Indigenous people block a road during a protest demanding the resignation of Attorney General Consuelo Porras and prosecutor Rafael Curruchiche in San Cristobal Totonicapan, Guatemala, on October 4, 2023. For the third consecutive day, indigenous people blocked several roads in Guatemala to demand the resignation of Consuelo Porras, whom they accuse of plotting an alleged coup d’Ètat to prevent the elected president, Bernardo Arevalo, from taking office. (Photo by Gustavo RODAS / AFP)

By Edgar CALDERON

GUATEMALA CITY, Oct 6, 2023 (AFP) – Demonstrators in Guatemala blocked roads for a fourth straight day and extended the protests to new areas as they denounced what they call a campaign to prevent anti-corruption crusading president-elect Bernardo Arevalo from taking power.

The mainly Indigenous protesters are using vehicles and tree branches to cut off key roads leading to the borders with Mexico, El Salvador and Honduras. In some spots they number in the hundreds while in others they surpass 1,000.

Arevalo returned from Washington, where in a speech he denounced what he called a “slow motion coup” against him and met with civil society organizations.
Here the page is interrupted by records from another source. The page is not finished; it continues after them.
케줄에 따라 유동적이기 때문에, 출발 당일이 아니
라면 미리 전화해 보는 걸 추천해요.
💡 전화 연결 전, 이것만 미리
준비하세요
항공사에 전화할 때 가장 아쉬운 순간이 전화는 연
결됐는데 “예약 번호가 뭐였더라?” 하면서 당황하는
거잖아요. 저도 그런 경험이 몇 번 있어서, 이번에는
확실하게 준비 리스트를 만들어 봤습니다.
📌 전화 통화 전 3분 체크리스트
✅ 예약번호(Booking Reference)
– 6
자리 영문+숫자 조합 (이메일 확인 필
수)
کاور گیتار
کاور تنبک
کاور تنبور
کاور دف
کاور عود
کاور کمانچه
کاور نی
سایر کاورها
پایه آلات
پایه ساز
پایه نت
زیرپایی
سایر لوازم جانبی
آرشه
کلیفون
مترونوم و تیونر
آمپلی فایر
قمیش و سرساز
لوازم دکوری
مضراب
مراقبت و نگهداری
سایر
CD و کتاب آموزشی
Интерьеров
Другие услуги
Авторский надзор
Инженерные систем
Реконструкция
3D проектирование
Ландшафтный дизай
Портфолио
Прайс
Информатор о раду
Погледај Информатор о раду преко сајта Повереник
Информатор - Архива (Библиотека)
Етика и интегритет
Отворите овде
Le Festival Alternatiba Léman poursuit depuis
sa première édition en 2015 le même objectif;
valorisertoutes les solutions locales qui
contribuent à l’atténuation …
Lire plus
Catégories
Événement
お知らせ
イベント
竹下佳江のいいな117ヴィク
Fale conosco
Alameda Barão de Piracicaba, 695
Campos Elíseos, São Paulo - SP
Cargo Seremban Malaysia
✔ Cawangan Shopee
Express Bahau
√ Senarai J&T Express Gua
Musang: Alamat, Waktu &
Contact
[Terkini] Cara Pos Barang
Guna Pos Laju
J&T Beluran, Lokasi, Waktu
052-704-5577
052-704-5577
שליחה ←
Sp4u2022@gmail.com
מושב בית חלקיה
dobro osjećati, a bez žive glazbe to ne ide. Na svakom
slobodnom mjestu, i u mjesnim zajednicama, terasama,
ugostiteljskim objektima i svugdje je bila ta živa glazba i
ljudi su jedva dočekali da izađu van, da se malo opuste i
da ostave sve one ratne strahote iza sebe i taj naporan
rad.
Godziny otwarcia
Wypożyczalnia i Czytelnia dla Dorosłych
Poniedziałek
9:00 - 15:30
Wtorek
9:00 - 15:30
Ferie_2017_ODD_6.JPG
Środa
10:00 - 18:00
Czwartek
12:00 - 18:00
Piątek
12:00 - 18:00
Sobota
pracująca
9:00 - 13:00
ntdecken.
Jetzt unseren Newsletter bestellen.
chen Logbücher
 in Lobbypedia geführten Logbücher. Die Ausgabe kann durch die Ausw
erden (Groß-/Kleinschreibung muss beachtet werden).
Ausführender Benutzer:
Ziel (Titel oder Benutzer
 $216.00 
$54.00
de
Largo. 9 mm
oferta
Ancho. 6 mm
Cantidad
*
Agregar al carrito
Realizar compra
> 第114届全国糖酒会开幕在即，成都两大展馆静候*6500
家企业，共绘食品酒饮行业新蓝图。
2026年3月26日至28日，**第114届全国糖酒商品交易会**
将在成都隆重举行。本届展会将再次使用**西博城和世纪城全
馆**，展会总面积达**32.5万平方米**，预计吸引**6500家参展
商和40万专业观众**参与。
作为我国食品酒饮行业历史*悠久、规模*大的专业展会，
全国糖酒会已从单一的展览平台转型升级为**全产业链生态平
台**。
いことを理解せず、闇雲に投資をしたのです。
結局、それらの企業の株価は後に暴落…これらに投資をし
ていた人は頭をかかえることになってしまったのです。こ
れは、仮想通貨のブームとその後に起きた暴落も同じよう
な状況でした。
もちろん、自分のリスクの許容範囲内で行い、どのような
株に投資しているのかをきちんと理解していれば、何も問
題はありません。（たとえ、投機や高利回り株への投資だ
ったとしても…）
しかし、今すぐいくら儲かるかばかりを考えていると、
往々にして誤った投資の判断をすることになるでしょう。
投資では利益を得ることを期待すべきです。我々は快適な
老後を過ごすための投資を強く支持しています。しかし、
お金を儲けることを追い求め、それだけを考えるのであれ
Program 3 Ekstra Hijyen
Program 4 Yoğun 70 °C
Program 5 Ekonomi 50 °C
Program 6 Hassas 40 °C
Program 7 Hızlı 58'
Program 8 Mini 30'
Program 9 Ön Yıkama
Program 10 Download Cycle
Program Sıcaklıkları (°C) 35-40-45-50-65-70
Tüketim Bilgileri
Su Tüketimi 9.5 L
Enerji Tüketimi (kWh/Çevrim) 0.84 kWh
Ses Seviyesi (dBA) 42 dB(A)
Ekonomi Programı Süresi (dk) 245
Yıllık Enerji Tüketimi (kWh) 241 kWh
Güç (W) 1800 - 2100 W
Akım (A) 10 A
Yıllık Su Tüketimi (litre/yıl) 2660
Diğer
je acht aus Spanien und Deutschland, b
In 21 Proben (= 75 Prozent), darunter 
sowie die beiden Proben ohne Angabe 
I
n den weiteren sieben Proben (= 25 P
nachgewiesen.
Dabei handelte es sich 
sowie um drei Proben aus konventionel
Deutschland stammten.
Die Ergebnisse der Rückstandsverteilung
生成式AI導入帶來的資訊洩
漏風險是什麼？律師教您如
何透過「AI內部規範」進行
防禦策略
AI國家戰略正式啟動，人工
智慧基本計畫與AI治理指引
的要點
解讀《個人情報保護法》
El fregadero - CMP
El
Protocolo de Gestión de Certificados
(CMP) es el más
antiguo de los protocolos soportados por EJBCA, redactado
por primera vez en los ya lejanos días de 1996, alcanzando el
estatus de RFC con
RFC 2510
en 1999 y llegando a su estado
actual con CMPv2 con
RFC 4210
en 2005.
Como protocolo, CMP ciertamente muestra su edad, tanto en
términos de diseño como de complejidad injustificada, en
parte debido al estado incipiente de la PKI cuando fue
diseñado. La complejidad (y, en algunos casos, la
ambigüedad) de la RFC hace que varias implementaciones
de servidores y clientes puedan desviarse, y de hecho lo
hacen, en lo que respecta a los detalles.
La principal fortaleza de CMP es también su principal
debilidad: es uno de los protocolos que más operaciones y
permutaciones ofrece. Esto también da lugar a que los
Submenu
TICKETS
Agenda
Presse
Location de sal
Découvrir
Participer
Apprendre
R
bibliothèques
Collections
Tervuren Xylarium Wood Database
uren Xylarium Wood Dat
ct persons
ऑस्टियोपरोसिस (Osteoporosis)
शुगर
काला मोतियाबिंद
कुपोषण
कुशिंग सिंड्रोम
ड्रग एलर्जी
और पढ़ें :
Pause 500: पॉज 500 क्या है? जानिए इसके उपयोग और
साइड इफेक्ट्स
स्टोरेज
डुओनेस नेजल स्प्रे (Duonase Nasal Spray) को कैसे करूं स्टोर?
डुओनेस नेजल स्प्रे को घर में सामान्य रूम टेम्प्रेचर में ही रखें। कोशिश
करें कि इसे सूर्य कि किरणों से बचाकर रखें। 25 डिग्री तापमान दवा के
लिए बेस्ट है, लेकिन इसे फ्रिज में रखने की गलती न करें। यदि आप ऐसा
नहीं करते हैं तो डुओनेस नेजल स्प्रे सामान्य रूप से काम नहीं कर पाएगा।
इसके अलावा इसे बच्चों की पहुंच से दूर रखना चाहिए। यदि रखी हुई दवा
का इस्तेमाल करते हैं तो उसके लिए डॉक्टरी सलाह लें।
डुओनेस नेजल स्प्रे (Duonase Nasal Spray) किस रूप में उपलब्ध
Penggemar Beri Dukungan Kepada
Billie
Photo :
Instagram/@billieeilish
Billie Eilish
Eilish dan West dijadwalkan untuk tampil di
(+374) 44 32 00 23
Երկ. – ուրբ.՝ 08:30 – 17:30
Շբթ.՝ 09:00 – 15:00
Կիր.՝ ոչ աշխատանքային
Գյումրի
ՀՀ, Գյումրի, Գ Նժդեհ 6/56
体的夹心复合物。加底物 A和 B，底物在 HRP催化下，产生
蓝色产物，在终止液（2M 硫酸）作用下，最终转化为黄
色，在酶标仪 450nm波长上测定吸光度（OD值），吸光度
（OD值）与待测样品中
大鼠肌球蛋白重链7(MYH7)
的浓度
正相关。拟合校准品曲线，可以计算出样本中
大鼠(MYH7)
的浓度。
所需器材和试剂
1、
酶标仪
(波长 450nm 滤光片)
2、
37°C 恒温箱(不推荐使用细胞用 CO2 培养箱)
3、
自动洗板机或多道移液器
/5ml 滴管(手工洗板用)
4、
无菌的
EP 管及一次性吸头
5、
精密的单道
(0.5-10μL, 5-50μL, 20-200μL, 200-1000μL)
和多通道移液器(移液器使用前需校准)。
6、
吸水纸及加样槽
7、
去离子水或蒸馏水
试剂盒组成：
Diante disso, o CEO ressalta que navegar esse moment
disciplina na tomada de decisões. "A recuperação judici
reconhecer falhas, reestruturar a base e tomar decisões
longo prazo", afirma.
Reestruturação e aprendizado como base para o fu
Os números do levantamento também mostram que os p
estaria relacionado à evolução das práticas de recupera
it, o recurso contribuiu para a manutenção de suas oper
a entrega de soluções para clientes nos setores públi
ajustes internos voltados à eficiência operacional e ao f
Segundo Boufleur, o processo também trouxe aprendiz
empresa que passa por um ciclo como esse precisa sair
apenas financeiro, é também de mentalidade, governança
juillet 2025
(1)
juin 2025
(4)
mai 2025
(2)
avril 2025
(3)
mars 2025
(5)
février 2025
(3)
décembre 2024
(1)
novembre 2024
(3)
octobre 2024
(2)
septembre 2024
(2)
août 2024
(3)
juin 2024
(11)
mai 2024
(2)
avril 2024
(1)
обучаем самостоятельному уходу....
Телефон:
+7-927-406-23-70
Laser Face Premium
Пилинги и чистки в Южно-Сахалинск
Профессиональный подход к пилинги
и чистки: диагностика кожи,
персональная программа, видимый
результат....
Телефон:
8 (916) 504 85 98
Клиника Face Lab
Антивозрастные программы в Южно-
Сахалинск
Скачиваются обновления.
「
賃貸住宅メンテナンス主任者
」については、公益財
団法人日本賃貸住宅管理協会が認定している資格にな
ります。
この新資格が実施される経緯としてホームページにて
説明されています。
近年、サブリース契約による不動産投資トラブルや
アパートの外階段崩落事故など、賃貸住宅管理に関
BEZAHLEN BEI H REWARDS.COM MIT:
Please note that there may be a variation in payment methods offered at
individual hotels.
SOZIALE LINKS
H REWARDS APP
Arevalo, due to take office in January, is a political outsider who scored a shock upset win at the polls in August. His win and his pledge to fight graft is seen here as having alarmed an old guard political elite.

“This is an opportunity to reiterate that appeal to keep up national unity around peaceful protests against attempts to violate the electoral and constitutional process,” he told a news conference.

So far the road block protests have been concentrated in the west of the country but Thursday they spread north and south. The number of roads blocked has gone up from 20 to 33 in a day, the Traffic and Road Safety Directorate said.

The protesters waved white and blue national flags and chanted for the resignation of Attorney General Consuelo Porras; the prosecutor leading an anti-corruption unit, Rafael Curruchiche; and judge Fredy Orellana. The protesters accuse these three officials of trying to keep Arevalo from taking power.

Arevalo has faced obstacles ever since he survived the first-round vote in June as prosecutors moved against his party, alleging irregularities in its founding and trying to suspend it.

Arevalo has described the legal moves against him as amounting to a coup to deny him the presidency.

Prosecutor Curruchiche last week sent security forces to the country’s highest election court to seize boxes of voting records from the election.

On September 12, the headquarters of the body that oversees elections was subjected to a similar raid.

After the raids, Arevalo filed suit against Porras, Orellana and Curruchiche. He asked the Supreme Court to take unspecified measures to guarantee the results of the election, in other words his victory.

But the Supreme Court rejected the suit on Wednesday, said Leonel Marroquin, one of the judges sitting on the court.

The complaint by Arevalo is one of a series of legal actions he has taken in court seeking to protect his win at the polls so he can take power in January.